Il suffit de lire la brutalité des propos tenus par les adeptes d’un Islam de stricte observance sur Twitter pour comprendre, sur cette question plus encore que sur celle du néo-libéralisme, que les clivages sont puissants, vifs, acérés. Si le débat devait basculer (et nous sommes convaincus que des réseaux occultes s’y emploient), les conséquences en seraient désastreuses, et probablement difficiles à mesurer aujourd’hui.

Un pays qui ne demande qu’à s’embraser?

De-ci, de-là, se dévoilent dans la vie publique, dans nos rues, dans nos quartiers, les sources de tension qui ne demandent qu’une étincelle pour s’embraser. Nul ne sait laquelle des étincelles que les innombrables frottements du débat public produisent mettra le feu à la poudrière France. Mais on sent bien, dans les grands centres urbains, que les sensibilités sont à fleur de peau et que la capacité à endurer les divergences d’opinion est en forte baisse ces temps-ci.

Emmanuel Macron devrait y prendre garde. La crise des Gilets Jaunes a montré comment ce jeune homme brillant et protégé par quelques grandes fortunes dans son ascension fulgurante pouvait être démuni lorsque la rue faisait irruption dans le débat public. Le déploiement d’une violence ahurissante pour rétablir l’ordre dans les rues, sans véritable réponse politique audible a laissé beaucoup de traces qui pourraient lui nuire.

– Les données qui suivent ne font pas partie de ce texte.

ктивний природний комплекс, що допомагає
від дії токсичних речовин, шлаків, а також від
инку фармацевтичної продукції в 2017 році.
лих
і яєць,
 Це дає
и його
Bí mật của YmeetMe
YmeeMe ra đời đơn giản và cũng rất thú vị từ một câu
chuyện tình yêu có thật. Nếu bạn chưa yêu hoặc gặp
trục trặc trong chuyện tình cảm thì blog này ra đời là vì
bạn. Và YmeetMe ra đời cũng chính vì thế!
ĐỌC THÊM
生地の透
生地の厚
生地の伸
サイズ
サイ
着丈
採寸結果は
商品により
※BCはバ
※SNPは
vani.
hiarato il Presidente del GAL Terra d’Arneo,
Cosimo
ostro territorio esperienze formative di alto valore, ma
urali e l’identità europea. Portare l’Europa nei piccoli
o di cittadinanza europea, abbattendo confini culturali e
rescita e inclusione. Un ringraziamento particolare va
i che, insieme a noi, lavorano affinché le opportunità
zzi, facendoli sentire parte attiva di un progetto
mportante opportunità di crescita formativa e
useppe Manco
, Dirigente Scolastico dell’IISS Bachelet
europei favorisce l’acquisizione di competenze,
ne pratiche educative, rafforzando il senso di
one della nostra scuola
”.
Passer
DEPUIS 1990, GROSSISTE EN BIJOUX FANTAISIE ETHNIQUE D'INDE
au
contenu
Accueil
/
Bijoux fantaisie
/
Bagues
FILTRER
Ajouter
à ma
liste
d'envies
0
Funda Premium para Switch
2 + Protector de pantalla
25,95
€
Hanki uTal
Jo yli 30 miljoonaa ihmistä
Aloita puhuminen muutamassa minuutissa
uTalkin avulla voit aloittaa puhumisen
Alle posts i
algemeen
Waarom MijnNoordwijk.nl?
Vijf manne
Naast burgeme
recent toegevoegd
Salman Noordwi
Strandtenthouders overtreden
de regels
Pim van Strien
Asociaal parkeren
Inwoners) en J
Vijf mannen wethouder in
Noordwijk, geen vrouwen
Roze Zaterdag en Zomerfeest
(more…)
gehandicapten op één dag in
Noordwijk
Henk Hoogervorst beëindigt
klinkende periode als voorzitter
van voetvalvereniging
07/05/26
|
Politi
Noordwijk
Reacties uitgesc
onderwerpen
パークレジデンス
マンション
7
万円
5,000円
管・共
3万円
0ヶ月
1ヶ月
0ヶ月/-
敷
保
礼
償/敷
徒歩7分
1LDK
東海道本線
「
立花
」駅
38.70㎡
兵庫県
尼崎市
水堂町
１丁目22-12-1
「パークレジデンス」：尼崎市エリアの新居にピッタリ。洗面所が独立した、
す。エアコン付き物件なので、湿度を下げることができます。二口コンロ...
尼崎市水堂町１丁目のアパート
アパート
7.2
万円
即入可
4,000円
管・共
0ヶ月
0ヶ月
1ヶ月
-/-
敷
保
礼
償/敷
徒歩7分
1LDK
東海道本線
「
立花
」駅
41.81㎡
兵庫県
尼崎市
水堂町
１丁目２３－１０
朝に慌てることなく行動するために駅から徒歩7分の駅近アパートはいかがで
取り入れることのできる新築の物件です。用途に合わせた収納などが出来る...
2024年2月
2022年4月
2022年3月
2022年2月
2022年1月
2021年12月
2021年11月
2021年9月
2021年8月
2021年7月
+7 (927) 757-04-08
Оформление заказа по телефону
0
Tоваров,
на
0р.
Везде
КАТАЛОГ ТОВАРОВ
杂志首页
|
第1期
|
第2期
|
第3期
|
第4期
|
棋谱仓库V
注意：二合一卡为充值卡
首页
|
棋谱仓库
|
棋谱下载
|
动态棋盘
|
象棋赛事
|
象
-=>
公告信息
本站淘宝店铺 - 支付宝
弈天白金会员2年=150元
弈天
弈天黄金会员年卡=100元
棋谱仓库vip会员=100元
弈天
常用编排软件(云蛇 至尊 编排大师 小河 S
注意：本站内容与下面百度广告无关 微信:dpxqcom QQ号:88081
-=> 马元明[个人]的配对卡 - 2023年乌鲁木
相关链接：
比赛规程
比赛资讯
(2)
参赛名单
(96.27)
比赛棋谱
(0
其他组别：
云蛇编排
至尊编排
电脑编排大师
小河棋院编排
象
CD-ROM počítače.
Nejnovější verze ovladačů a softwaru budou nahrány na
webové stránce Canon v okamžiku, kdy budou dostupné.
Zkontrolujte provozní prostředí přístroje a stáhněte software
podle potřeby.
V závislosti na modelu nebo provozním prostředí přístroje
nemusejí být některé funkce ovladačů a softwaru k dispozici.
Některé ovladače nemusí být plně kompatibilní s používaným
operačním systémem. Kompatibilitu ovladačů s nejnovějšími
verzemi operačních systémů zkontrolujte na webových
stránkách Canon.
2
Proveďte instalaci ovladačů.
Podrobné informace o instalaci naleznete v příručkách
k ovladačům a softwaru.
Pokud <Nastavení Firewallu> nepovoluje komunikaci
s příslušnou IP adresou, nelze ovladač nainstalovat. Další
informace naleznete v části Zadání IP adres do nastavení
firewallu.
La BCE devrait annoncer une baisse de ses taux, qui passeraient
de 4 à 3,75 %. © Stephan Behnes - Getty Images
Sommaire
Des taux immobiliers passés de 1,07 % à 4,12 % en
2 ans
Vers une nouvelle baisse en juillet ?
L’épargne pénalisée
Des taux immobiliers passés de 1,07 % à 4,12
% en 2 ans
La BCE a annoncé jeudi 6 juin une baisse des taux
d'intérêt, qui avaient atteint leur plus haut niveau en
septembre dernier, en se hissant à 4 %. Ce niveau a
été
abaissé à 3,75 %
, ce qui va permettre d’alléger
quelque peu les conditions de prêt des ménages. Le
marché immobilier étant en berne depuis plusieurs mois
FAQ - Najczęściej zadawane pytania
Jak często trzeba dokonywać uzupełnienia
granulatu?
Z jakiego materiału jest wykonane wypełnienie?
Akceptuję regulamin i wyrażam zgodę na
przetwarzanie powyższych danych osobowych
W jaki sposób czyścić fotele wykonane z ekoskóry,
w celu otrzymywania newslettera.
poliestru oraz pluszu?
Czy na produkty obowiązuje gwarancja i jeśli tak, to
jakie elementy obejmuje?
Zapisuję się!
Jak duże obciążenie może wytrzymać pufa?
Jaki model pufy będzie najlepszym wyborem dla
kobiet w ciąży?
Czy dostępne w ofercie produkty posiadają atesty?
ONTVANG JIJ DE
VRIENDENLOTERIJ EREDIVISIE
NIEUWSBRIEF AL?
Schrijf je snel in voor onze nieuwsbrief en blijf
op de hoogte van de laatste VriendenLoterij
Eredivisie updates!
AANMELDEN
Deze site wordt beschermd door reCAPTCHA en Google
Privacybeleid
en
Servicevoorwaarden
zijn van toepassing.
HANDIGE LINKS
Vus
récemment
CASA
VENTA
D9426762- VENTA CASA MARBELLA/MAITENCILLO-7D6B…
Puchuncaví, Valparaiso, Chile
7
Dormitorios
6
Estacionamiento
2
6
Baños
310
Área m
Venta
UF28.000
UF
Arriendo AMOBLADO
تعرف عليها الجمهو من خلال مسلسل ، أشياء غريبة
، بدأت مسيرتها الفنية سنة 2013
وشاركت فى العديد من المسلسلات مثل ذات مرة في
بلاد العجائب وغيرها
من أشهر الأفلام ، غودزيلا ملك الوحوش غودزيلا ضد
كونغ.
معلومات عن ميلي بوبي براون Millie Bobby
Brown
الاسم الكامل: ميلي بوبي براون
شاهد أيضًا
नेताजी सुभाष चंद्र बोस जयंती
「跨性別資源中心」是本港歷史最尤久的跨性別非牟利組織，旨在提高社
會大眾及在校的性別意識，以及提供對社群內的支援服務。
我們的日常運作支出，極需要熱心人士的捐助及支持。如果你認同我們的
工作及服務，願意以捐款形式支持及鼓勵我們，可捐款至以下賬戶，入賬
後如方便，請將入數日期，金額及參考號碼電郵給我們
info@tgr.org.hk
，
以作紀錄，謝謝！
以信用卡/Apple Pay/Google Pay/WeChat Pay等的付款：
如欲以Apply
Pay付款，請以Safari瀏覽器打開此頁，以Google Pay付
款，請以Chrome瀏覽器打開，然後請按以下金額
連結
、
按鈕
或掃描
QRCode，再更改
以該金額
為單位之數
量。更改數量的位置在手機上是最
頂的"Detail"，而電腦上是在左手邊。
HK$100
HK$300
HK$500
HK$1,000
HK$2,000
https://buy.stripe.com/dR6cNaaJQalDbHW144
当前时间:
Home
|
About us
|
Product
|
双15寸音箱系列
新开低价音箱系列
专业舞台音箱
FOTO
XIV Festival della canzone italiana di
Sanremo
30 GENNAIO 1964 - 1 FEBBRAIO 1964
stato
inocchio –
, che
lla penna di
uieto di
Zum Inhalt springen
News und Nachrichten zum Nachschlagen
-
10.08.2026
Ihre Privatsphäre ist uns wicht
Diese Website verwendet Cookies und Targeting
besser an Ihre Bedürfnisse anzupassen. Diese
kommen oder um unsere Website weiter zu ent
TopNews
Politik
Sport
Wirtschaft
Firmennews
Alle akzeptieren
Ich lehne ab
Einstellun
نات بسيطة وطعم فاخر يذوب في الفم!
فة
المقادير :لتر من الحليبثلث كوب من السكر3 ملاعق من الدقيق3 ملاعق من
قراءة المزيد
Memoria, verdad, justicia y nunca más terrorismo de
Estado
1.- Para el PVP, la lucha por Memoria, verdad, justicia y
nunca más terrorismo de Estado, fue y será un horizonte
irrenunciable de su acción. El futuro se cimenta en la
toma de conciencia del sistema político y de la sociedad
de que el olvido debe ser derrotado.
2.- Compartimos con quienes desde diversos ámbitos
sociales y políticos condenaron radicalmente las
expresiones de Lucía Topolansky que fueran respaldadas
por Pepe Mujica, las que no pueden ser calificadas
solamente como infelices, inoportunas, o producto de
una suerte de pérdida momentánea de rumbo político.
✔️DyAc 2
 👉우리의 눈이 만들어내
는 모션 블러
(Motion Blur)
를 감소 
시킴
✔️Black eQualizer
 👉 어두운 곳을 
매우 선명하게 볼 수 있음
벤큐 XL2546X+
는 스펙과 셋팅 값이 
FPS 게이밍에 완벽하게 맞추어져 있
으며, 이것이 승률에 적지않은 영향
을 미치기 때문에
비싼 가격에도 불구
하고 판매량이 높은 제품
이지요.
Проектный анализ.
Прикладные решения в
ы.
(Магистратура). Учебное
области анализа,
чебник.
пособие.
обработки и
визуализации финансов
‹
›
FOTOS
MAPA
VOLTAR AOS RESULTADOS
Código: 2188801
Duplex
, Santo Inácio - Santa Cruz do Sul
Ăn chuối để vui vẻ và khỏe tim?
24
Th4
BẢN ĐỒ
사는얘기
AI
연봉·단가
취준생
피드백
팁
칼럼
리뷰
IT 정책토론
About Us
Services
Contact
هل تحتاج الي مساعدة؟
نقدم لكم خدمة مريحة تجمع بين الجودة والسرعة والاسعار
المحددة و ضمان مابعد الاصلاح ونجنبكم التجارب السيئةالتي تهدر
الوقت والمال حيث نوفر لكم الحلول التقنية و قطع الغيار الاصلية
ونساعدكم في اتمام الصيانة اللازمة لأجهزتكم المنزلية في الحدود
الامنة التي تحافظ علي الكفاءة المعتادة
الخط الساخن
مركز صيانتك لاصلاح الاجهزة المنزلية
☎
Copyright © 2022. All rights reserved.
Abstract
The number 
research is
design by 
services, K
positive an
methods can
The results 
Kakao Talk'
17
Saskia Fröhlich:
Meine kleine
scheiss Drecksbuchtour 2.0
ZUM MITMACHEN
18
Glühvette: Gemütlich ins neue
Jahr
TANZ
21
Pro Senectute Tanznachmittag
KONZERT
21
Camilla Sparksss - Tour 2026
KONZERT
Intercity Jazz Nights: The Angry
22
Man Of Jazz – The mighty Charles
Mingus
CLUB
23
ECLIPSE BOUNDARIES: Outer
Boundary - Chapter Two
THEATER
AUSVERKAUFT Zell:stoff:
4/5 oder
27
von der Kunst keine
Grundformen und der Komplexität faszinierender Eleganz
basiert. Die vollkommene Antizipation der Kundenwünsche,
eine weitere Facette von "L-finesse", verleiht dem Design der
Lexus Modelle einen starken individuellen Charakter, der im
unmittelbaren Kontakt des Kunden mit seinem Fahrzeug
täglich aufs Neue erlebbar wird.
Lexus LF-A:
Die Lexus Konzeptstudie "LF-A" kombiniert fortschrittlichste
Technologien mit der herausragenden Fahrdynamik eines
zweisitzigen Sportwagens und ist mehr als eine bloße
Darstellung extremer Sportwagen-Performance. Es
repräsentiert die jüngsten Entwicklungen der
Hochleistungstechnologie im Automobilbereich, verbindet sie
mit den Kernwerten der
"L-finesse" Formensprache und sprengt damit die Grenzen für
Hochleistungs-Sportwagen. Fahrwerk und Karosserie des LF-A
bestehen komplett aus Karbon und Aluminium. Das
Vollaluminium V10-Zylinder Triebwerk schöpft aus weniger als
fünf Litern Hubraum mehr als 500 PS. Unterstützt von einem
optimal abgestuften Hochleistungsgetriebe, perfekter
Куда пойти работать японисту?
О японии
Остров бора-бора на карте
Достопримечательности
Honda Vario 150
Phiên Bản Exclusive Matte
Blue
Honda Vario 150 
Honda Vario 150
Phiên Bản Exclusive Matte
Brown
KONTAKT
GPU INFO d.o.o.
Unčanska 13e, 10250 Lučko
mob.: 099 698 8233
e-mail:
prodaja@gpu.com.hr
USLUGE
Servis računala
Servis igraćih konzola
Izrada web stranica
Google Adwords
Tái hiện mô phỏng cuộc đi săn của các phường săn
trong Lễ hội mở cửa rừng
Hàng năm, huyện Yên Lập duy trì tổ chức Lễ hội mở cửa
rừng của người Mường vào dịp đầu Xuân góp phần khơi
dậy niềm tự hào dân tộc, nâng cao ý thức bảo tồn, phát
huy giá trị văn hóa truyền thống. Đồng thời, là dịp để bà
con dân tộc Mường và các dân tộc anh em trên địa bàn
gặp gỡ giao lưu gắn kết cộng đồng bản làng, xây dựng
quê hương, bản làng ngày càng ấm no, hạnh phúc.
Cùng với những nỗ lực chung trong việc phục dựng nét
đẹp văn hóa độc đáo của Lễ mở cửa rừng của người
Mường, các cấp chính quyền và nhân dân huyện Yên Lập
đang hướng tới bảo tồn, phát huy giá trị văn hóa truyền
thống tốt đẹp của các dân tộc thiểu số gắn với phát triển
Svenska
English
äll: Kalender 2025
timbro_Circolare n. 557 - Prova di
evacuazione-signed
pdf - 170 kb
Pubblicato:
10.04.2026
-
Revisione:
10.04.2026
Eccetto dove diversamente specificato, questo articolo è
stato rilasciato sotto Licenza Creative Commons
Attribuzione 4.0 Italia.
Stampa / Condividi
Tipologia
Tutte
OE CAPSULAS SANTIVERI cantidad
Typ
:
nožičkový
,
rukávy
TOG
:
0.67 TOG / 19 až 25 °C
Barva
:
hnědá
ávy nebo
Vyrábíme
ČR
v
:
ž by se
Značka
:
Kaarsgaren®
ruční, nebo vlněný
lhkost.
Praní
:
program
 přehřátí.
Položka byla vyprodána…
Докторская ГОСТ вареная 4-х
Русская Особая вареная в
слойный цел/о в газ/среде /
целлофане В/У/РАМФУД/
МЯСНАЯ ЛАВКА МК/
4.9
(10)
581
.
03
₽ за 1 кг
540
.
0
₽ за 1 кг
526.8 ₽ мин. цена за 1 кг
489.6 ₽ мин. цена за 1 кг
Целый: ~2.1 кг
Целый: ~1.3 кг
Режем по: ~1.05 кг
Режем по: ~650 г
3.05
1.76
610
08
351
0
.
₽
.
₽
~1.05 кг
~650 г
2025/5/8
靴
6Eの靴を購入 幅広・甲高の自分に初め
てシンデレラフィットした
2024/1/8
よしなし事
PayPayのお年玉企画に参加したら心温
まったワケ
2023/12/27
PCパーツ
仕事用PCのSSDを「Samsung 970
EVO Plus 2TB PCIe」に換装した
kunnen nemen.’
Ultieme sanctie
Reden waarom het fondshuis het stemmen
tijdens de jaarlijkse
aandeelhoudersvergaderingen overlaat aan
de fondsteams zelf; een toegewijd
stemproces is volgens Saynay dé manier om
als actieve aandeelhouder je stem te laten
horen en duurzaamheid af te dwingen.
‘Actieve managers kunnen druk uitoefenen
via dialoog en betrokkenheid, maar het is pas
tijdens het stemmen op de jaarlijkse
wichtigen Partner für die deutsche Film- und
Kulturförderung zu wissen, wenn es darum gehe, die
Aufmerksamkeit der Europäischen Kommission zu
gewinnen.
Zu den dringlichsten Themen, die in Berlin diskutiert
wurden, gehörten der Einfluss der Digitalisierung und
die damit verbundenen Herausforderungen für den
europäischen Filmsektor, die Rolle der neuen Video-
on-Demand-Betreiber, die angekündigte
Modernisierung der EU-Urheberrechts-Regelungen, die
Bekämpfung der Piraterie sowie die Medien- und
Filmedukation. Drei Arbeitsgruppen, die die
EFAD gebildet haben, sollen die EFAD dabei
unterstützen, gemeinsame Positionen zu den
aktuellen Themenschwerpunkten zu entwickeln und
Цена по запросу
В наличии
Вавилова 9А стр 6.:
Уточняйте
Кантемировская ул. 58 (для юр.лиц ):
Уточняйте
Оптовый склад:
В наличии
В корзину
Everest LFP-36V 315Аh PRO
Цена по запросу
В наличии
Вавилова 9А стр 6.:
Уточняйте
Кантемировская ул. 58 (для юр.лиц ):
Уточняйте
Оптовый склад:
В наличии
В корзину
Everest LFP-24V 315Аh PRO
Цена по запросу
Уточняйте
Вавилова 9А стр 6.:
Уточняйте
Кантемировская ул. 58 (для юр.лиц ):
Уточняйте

Dans les milieux privilégiés, la capacité du bonhomme à imposer son autorité sans d’épais cordons de CRS ne fait plus illusion. Pour sa plus grande chance, la détestation de la vulgate des Gilets Jaunes dans les élites oblige à ne pas le lâcher, mais ce soutien n’est que transitoire. Dans les milieux populaires, beaucoup sont plein de rancoeurs et veulent prendre une revanche. Dans les minorités agissantes, son indécision sur la laïcité attise les ambitions.

Toutes ces catégories de population partagent un point commun : elles sont convaincues que la République est à bout de souffle sous son format actuel, et qu’une rupture est inévitable.